Source extract:
<<<<
Performance is a long game
Ajar and team were basking in the success of this architecture. After few weeks, the queries were again facing performance issues. Kriti and Kumar already found the reason for it. There was a daily batch which was generating the parquet file under the partition based on access pattern. This partition is a data element very specific to the business. But there was huge number of small files one for each day under the partitioned folder. The day based partitioning would have resulted in the same small file as daily volume was only few Megabytes
So Ajar and team looked at various file formats and databases to understand how this problem was generally solved. Ajar found a reference from Designing Data Intensive Applications by Martin Klepmann. (Refer summary from here). The answer was compaction of these small files.
A new batch job was introduced at end of the day to compact these small parquet files into a bigger parquet file(128 MB in size). Once a file crosses 128MB in size, rest of the files are grouped to form the next file. This job operated on per partition basis. This ensured a good performance of queries on ongoing basis.
Do we require all of this engineering complexity and maintenance ?
>>>>
Given entries:
<<<<
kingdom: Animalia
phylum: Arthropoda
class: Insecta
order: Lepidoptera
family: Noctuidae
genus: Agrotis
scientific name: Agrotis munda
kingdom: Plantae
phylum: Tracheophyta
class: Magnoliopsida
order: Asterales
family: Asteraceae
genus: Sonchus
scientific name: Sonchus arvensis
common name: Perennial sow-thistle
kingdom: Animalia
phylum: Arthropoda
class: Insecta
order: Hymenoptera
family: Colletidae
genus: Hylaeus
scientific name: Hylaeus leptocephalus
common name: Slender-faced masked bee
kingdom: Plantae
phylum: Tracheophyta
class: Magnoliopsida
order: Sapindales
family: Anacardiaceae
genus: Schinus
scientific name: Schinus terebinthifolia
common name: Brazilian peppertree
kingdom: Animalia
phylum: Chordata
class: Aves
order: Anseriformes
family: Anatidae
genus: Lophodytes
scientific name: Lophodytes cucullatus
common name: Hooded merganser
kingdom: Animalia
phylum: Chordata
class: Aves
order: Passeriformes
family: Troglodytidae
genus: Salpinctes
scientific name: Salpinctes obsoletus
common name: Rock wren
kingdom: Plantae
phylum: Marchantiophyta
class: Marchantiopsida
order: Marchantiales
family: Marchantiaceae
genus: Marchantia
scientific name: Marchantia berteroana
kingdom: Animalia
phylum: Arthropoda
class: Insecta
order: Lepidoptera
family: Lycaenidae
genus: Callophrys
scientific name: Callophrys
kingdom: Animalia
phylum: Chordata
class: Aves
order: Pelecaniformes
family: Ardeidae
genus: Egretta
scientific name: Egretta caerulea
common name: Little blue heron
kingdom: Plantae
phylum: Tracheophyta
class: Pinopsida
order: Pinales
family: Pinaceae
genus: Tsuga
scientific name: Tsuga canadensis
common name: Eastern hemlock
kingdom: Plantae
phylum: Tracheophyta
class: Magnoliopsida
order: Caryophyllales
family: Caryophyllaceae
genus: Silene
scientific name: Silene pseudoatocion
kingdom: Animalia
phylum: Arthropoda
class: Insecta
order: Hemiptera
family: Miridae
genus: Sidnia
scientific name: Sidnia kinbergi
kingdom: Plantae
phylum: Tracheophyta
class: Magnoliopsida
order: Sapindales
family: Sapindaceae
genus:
>>>>
Required actions:
A – Name every person mentioned in the passage on small-file compaction.
B – Please repeat the entries, beginning at the line that contains "order: Marchantiales" and continuing through the end of the entries.

Answers per task:
A –
Ajar
Kriti
Kumar
Martin Klepmann

B –
order: Marchantiales
family: Marchantiaceae
genus: Marchantia
scientific name: Marchantia berteroana
kingdom: Animalia
phylum: Arthropoda
class: Insecta
order: Lepidoptera
family: Lycaenidae
genus: Callophrys
scientific name: Callophrys
kingdom: Animalia
phylum: Chordata
class: Aves
order: Pelecaniformes
family: Ardeidae
genus: Egretta
scientific name: Egretta caerulea
common name: Little blue heron
kingdom: Plantae
phylum: Tracheophyta
class: Pinopsida
order: Pinales
family: Pinaceae
genus: Tsuga
scientific name: Tsuga canadensis
common name: Eastern hemlock
kingdom: Plantae
phylum: Tracheophyta
class: Magnoliopsida
order: Caryophyllales
family: Caryophyllaceae
genus: Silene
scientific name: Silene pseudoatocion
kingdom: Animalia
phylum: Arthropoda
class: Insecta
order: Hemiptera
family: Miridae
genus: Sidnia
scientific name: Sidnia kinbergi
kingdom: Plantae
phylum: Tracheophyta
class: Magnoliopsida
order: Sapindales
family: Sapindaceae
genus:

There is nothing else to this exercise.